Vorrei avere parole solo celesti, come il meraviglioso angolo di cielo della mia città che ho visto due ore fa dalla vetrata della redazione. Aveva il sole e le nuvole bianche tutte attorno. E mi accarezzava. Le vorrei per Fabio e per la sua fidanzata, che sono innamorati e che ho incontrato questa notte in una festa a tre passi esatti dal lago che sta a Endine. Dicevano: “Ci sposeremo e vorremmo una tua frase”. E io li guardavo felice, muto, senza parole, grato che mi chiedessero un pezzetto del mio piccolo cuore per il loro immenso amore.

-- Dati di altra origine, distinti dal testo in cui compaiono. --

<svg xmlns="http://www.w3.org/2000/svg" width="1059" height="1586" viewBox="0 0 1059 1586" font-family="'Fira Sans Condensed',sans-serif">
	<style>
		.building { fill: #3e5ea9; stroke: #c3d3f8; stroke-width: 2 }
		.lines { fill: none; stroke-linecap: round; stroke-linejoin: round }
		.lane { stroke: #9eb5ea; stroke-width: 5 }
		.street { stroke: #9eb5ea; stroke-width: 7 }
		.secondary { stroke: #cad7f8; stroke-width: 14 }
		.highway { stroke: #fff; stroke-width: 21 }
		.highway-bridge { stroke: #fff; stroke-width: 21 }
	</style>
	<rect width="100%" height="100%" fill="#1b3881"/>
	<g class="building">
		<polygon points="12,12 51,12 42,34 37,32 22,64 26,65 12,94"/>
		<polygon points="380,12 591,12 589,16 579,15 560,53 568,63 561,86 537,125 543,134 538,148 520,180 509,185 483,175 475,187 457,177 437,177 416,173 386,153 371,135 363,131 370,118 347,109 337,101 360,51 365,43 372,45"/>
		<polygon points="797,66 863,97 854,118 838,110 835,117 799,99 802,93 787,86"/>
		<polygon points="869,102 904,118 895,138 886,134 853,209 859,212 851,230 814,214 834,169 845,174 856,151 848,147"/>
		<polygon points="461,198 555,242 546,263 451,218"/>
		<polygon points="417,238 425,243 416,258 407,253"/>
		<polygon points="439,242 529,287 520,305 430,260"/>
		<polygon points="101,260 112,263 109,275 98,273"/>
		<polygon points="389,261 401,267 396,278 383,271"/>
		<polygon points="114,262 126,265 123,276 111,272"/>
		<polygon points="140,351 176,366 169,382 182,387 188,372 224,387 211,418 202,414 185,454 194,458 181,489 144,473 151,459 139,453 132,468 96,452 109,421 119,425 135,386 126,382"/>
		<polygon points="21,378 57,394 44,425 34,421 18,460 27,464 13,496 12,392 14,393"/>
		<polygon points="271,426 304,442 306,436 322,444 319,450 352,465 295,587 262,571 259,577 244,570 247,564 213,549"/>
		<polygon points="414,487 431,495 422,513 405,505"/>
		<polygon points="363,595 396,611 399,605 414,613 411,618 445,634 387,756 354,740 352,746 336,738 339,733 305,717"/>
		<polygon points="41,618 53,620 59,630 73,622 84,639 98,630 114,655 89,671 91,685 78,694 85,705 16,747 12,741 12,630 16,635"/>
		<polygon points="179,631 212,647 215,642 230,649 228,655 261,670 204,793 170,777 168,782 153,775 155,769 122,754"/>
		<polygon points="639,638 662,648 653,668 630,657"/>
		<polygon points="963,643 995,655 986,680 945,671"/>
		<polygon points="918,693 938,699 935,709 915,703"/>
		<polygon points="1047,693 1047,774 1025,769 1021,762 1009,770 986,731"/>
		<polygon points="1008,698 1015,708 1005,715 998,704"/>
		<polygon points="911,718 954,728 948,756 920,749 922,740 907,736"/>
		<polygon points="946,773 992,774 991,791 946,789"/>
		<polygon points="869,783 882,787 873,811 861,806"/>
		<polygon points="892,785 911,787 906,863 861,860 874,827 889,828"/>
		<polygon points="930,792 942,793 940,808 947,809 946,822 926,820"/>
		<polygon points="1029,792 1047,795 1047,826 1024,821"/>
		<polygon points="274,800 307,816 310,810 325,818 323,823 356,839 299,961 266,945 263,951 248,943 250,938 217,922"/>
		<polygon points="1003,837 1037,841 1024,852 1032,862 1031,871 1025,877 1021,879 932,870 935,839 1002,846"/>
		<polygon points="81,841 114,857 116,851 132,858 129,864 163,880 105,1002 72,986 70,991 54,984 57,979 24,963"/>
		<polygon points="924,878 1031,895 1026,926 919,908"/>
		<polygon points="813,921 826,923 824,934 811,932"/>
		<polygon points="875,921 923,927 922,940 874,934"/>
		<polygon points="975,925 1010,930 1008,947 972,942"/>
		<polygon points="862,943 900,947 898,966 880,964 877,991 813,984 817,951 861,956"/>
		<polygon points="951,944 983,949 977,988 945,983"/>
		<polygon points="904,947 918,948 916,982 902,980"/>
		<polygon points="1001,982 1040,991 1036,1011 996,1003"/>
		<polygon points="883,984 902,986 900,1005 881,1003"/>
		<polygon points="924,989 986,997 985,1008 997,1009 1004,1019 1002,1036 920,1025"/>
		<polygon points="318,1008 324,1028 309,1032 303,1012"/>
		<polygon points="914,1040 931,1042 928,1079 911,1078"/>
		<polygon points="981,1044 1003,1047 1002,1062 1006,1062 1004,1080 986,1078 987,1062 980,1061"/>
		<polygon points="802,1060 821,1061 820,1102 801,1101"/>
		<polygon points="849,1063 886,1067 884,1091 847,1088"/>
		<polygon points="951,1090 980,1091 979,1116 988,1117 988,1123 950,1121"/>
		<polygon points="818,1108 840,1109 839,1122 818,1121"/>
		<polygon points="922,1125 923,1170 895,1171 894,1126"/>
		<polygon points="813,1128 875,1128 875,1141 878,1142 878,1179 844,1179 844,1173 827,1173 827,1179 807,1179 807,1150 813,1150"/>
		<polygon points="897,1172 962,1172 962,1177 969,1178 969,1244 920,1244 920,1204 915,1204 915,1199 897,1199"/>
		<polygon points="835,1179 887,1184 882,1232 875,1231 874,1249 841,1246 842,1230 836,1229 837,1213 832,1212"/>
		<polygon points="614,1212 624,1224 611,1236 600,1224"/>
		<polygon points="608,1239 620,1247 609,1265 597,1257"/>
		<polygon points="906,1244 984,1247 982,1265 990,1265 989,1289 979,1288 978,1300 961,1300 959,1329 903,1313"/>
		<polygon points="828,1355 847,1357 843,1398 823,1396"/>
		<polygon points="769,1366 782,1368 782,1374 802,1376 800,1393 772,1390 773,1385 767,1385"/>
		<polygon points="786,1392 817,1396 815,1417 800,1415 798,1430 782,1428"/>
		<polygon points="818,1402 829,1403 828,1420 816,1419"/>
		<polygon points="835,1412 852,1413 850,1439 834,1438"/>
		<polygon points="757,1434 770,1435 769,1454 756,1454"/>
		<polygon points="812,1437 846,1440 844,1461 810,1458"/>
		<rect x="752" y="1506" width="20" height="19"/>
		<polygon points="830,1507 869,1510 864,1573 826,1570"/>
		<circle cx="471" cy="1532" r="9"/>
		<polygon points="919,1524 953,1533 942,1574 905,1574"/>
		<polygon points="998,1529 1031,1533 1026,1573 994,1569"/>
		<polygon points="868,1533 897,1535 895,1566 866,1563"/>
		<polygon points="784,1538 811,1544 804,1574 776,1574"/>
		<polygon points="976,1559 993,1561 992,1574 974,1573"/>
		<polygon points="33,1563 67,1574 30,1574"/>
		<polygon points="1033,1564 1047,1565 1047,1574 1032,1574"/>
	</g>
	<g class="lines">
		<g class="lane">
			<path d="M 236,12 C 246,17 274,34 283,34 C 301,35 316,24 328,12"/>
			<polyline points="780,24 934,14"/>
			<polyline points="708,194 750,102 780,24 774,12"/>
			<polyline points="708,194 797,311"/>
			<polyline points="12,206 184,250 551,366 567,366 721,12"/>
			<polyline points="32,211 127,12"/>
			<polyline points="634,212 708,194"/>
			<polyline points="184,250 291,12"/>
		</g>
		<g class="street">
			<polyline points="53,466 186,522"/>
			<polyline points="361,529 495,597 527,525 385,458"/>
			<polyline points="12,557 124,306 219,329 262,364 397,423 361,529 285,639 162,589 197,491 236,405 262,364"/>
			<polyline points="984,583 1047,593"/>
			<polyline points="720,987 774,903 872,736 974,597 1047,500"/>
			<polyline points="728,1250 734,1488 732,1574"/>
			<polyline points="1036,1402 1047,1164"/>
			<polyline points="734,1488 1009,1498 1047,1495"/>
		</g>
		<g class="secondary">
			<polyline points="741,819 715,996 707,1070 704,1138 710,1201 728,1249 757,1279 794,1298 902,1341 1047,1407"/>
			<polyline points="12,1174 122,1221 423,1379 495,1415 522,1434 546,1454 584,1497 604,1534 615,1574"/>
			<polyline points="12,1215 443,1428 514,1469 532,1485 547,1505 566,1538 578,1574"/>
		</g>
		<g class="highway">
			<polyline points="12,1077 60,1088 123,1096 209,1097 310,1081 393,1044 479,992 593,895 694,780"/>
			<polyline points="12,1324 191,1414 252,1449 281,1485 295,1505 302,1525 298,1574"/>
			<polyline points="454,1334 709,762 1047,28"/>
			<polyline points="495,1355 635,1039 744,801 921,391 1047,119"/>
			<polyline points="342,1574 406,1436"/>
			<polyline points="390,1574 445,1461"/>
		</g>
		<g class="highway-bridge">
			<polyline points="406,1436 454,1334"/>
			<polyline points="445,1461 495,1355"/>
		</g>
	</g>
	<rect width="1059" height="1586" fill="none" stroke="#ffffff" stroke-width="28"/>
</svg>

Vorrei avere parole celesti per Ermal, il mio migliore amico, che sa tutto di me anche se non glielo dico. Sono stati giorni di malinconia, di quelli che mi prendono quando finisce l’estate. Era lunedì, era notte, ero in ufficio, navigavo nella pioggia con una piccola barchetta a remi, scrivevo imbarcando acqua e sale da ogni parte, lungo qualsiasi particolare. Due squilli e mi sono fermato a guardare il telefono e c’era un suo messaggio piccino e gigante. Era il mio salvagente trovato in mezzo al mare dei pensieri, per caso e per fortuna, semplicemente perché a volte capita di pescare dal mazzo della vita la preziosa carta del complice, tra le poche che rende facili pure gli ansiosi attimi di disordine. “Bonf, io ci sono… Sbaracchiamo?”, e ieri, martedì e mercoledì sono state le nostre solite notti, allegre, vissute e calpestate, capaci in un sol colpo di mandarmi via la tristezza che mi si era messa in fondo agli occhi.

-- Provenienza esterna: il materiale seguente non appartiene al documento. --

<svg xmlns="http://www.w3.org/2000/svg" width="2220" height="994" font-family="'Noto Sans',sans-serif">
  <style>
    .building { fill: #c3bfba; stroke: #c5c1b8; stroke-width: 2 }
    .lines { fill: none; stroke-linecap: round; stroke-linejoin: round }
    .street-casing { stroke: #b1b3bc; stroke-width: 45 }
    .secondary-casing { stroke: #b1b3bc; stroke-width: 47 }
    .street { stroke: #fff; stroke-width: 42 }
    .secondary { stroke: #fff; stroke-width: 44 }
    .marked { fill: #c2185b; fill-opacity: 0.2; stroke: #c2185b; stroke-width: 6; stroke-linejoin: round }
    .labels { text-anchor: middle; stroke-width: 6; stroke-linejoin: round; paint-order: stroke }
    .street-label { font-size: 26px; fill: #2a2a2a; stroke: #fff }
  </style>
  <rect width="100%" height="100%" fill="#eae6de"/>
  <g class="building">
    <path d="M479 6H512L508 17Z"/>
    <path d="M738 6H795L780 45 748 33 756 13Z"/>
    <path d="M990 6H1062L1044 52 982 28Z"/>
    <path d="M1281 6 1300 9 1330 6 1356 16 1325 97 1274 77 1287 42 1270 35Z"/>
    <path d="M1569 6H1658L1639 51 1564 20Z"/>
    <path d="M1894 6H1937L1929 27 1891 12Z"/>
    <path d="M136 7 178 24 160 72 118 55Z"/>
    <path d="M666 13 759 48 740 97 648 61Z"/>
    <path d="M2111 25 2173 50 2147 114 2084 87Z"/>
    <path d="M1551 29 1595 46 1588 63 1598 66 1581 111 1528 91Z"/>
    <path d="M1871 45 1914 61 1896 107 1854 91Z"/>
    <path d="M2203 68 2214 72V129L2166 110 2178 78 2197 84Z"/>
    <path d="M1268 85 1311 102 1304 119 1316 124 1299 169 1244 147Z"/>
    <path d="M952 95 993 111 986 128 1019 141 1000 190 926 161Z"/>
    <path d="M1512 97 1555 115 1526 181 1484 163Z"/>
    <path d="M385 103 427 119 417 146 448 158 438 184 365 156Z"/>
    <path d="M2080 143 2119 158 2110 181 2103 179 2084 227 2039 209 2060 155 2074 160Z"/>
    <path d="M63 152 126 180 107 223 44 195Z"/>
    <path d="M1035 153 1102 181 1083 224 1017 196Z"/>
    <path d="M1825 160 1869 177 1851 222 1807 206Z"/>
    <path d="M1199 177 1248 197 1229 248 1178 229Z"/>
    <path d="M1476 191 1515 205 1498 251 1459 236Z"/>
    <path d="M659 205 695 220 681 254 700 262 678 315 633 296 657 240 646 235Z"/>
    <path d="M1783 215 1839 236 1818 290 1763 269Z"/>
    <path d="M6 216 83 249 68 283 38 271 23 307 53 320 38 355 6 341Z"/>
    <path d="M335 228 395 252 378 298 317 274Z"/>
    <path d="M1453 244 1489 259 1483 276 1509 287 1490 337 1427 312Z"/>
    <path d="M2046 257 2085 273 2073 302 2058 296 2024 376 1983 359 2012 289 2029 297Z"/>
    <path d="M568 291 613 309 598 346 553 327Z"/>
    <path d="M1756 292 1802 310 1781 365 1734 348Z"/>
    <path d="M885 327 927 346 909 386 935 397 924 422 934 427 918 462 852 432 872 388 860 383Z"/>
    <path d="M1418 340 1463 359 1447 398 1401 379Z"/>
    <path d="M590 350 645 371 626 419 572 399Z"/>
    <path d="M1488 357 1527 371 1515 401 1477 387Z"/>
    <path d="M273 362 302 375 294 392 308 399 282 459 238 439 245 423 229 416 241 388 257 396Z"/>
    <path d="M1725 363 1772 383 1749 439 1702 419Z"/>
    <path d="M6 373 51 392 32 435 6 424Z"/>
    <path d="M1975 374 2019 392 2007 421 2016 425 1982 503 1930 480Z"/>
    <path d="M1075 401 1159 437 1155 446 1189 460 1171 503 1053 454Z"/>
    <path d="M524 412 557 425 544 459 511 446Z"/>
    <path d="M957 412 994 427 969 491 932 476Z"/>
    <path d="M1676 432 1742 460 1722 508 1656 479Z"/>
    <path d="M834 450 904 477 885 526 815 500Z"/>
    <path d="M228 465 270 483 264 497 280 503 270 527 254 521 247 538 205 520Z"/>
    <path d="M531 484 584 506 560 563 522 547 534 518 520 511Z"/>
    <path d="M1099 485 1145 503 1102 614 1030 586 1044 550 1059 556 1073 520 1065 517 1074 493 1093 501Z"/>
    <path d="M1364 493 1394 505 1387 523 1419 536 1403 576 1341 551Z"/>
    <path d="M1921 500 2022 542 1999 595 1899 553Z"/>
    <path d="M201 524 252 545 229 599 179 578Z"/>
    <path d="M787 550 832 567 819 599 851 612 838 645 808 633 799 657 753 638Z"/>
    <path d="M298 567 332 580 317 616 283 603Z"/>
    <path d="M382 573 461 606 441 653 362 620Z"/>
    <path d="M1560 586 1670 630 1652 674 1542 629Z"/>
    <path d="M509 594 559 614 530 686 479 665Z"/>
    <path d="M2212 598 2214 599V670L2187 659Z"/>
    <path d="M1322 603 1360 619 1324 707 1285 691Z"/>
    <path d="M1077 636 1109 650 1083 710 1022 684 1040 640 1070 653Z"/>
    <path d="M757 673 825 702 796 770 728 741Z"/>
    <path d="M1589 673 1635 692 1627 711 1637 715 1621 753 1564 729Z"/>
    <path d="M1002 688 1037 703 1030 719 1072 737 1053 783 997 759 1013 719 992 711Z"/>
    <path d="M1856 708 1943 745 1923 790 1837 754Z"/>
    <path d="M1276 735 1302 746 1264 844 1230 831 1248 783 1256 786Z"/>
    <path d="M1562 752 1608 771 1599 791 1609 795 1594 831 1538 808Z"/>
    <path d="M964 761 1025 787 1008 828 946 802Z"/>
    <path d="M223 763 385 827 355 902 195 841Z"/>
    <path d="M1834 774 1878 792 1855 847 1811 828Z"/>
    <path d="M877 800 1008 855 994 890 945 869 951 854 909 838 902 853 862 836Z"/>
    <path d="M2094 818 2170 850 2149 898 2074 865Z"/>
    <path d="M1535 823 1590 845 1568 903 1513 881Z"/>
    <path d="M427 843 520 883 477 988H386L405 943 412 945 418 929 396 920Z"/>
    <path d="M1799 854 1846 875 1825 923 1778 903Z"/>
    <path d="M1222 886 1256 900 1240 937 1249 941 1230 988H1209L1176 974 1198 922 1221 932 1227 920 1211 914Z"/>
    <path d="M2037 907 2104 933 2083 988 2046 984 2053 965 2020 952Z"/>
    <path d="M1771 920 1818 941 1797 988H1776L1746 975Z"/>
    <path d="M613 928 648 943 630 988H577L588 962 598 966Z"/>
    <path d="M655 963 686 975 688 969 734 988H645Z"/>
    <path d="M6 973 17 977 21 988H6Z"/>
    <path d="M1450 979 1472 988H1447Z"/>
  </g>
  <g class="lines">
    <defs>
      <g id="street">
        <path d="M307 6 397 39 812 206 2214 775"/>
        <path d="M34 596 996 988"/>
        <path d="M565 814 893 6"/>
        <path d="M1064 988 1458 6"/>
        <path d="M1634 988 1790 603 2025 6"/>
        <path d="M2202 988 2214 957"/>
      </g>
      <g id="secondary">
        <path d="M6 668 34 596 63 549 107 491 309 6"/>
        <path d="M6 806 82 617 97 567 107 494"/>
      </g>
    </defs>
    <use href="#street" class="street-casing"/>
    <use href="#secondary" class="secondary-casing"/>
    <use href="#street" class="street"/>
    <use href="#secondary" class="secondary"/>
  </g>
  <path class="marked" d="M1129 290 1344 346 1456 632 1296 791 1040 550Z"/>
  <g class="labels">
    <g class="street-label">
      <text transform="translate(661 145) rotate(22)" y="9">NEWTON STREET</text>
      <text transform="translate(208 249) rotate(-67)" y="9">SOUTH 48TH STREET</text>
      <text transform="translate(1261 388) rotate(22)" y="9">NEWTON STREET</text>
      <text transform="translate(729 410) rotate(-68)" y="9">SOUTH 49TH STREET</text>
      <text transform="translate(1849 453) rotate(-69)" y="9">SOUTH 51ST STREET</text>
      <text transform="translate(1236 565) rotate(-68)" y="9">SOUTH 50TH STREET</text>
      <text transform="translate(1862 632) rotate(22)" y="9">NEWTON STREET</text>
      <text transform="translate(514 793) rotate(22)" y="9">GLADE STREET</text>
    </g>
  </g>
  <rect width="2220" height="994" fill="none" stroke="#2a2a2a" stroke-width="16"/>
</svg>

Vorrei parole celesti per mio figlio Vinicio e per la sua Caterina, quindici anni addosso, adesso nel silenzio, abbracciati stretti stretti sul divano dopo avermi aiutato a spostare un palco al centro sportivo di Azzano. Le vorrei per Meo e per Zeno, che in questi dieci giorni hanno imparato che per essere fratelli non serve lo stesso sangue, ma l’identica anima latina con quella musica che alla loro età gira sempre intorno senza fargli mai del male. Le vorrei per Serena e per ogni persona che in questa settimana si è presa la briga di leggere le mie frasi. Le vorrei per i miei genitori, Marco e Valeria, che mi hanno insegnato che raccontarsi è un dono per gli altri, ma tanto tanto è un regalo quotidiano che si fa a se stessi. “Scrivi, Matti, annota tutto sulla Smemoranda, vedrai che ti piacerà da impazzire e non potrai più farne a meno”, diceva la Vale a inizio settembre, regalandomela per la mia prima superiore, ormai trent’anni fa. E io quella Smemoranda, rosso fuoco e con la scritta a colori, azzurra e in grassetto, davvero non so dove sia finita, ma continuo a mettere su un foglio quello che vivo ogni giorno tra il mio universo e i mille cuori che sento collegati al mio, unici, uguali e miei.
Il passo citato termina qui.